Excerpted text ▸
Malta’s culinary specialities are made up of a cuisine with many influences, brought about by its history. Maltese cuisine is a delicious blend of Mediterranean, Arabic and Italian influences, reflecting the rich and varied history of the Maltese archipelago. Situated in the heart of the Mediterranean, Malta has been a crossroads of cultures and civilisations for centuries, which has greatly influenced its cuisine.

Mediterranean influences are reflected in the basic ingredients used in Maltese cuisine. Fresh produce such as vegetables, aromatic herbs, citrus fruit and seafood are used extensively. Olive oil, a mainstay of Mediterranean cuisine, is also an essential ingredient in many Maltese dishes.

The Arab influence dates back to the time of Muslim domination of the Mediterranean. The Arabs introduced exotic spices such as cinnamon, cumin, saffron and pepper to Maltese cuisine. These spices add a depth of flavour and an exotic note to traditional dishes.

Extracted material ▸

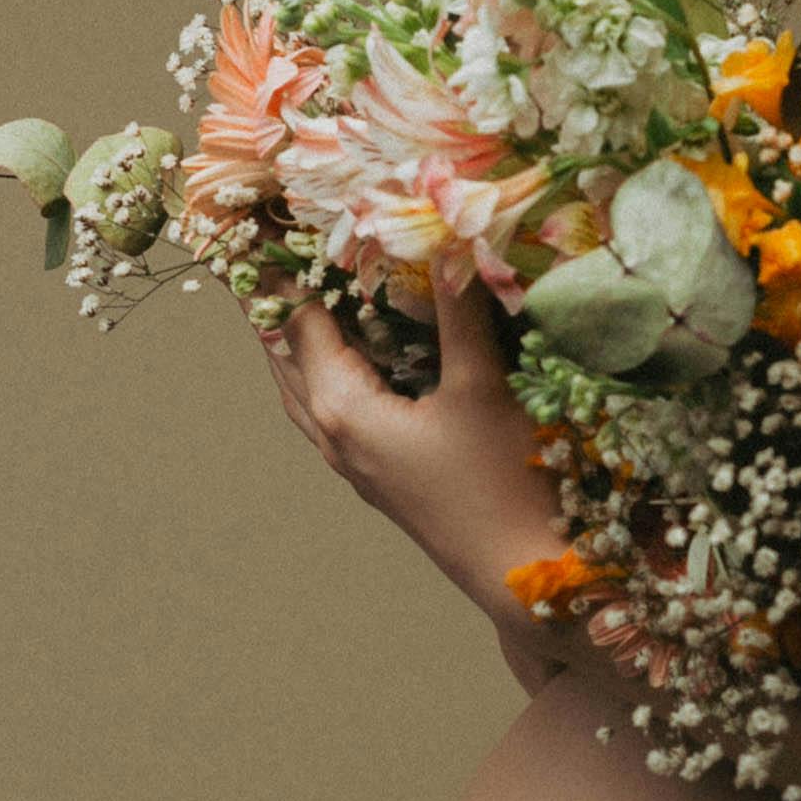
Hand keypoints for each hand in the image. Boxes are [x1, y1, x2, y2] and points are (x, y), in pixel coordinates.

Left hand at [254, 255, 571, 627]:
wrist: (525, 578)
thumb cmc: (503, 481)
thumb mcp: (483, 384)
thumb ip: (460, 310)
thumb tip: (449, 239)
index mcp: (344, 408)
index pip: (299, 324)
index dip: (289, 272)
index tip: (275, 223)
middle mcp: (334, 436)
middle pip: (286, 358)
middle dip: (280, 306)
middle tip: (278, 250)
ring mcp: (353, 463)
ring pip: (304, 391)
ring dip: (300, 343)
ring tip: (306, 296)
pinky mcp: (379, 477)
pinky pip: (332, 411)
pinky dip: (328, 373)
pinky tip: (358, 358)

Task instructions ▸
**A.** Turn the paragraph of the Maltese cuisine text that begins "Mediterranean influences are reflected" into a short bulleted list that keeps its main facts.
**B.** Pick up the Maltese cuisine text after its last sentence and carry it on.

Answers for this exercise ▸
**A.**
- Maltese cuisine draws its basic ingredients from Mediterranean influences.
- Fresh produce is used extensively: vegetables, aromatic herbs, citrus fruit and seafood.
- Olive oil, a mainstay of Mediterranean cuisine, is essential in many Maltese dishes.

**B.**
The Italian influence is also very present in Maltese cuisine. Because of Malta’s geographical proximity to Italy, many Italian dishes have been adopted and adapted by the Maltese. Pasta, pizza, ravioli and risotto, for example, are an integral part of the Maltese culinary landscape.

Malta’s culinary specialities: starters!
  1. Pastizzi: Pastizzi are flaky, stuffed pastries that are a real must in Malta. They are usually filled with two types of filling: ricotta (irkotta) or a pea puree (qarabaghli). Pastizzi are often eaten as a snack or light starter.
  2. Bigilla: This is a thick purée made from broad beans (ful) or dried beans (xewwieġ) mixed with garlic, olive oil, lemon juice, herbs and spices. Bigilla is usually spread on toasted bread and can be served as a starter or dip.
  3. Ġbejniet: ġbejniet are fresh or ripened sheep’s milk cheeses, often prepared by hand. They are often eaten raw or used in traditional Maltese dishes. Fresh ġbejniet are mild and creamy, while matured ġbejniet have a more pronounced flavour.
  4. Hobz biz-zejt: This simple dish is a slice of Maltese bread rubbed with garlic, then topped with a combination of ingredients such as fresh tomatoes, capers, onions, olives and anchovies. It is often drizzled with olive oil and can be served cold or lightly grilled.
  5. Kapunata: Kapunata is a salad of aubergines, peppers, tomatoes, onions, garlic, olives and capers, cooked in olive oil. This tasty starter is often served at room temperature and can be enjoyed with fresh bread.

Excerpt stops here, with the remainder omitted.